House Appropriations Committee Adopts McCollum Amendments During of FY19 Labor, Health and Human Services, Education Appropriations Bill Markup
Representative Betty McCollum (DFL-Minn.) yesterday offered an amendment during the Labor, Health and Human Services, Education appropriations bill markup that would permit individuals who are diagnosed with cancer to defer payments on their public student loans while they receive lifesaving treatment. This amendment was adopted by the House Appropriations Committee.

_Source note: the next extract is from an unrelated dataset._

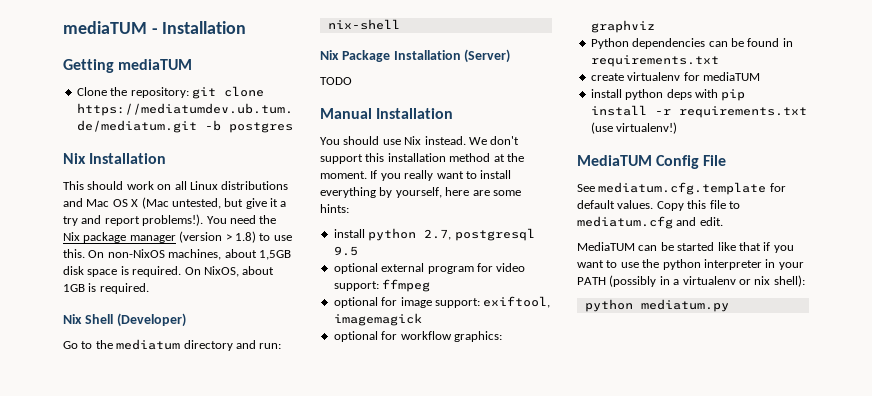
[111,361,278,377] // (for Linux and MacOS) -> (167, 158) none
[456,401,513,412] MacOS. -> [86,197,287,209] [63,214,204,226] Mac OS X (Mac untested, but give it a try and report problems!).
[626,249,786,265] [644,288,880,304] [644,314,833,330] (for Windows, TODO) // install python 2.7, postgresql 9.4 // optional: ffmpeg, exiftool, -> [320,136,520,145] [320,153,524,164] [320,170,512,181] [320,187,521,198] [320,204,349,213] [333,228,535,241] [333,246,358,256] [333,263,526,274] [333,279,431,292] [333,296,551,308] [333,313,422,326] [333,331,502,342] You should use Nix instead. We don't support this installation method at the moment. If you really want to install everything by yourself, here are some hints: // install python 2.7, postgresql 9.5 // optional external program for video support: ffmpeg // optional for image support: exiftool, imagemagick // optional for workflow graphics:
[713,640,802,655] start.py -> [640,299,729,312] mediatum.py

“In certain circumstances such as going back to school, joining the armed services, and becoming permanently disabled, we allow individuals to defer their public student loan payments,” Representative McCollum said. “Unfortunately, for the more than 70,000 young adults diagnosed with cancer each year, cancer treatment does not qualify for deferment. These patients have enough problems to deal with and quite frankly, paying their student loans should not be one of them.”
The amendment would allow individuals who are receiving cancer treatment to defer payments on their loans for up to 6 months after their treatment concludes.
Additionally, the House Appropriations Committee adopted an amendment offered by Representative Katherine Clark (D-MA) and Representative Betty McCollum (DFL-Minn) that would prevent the Office of Refugee Resettlement (ORR) from medicating children taken into detention at the U.S.-Mexico border without parental consent or access to proper medical records. With thousands of unaccompanied children being separated from their parents under the Trump administration’s zero-tolerance policy, this amendment will provide protection from negligent medical treatment.
“Not only is drugging frightened children outrageous and unacceptable, it is downright dangerous to the child’s health,” Representative McCollum said. “Here in the US, a school nurse can’t administer medicine to a young student without parental consent unless it is an absolute emergency. Administering these drugs without proper medical records and parental consent could lead to catastrophic health side effects.”
The Clark-McCollum amendment would ensure that no ORR funds may be used to medicate unaccompanied children unless a proper medical evaluation is performed, or in the case of a medical emergency.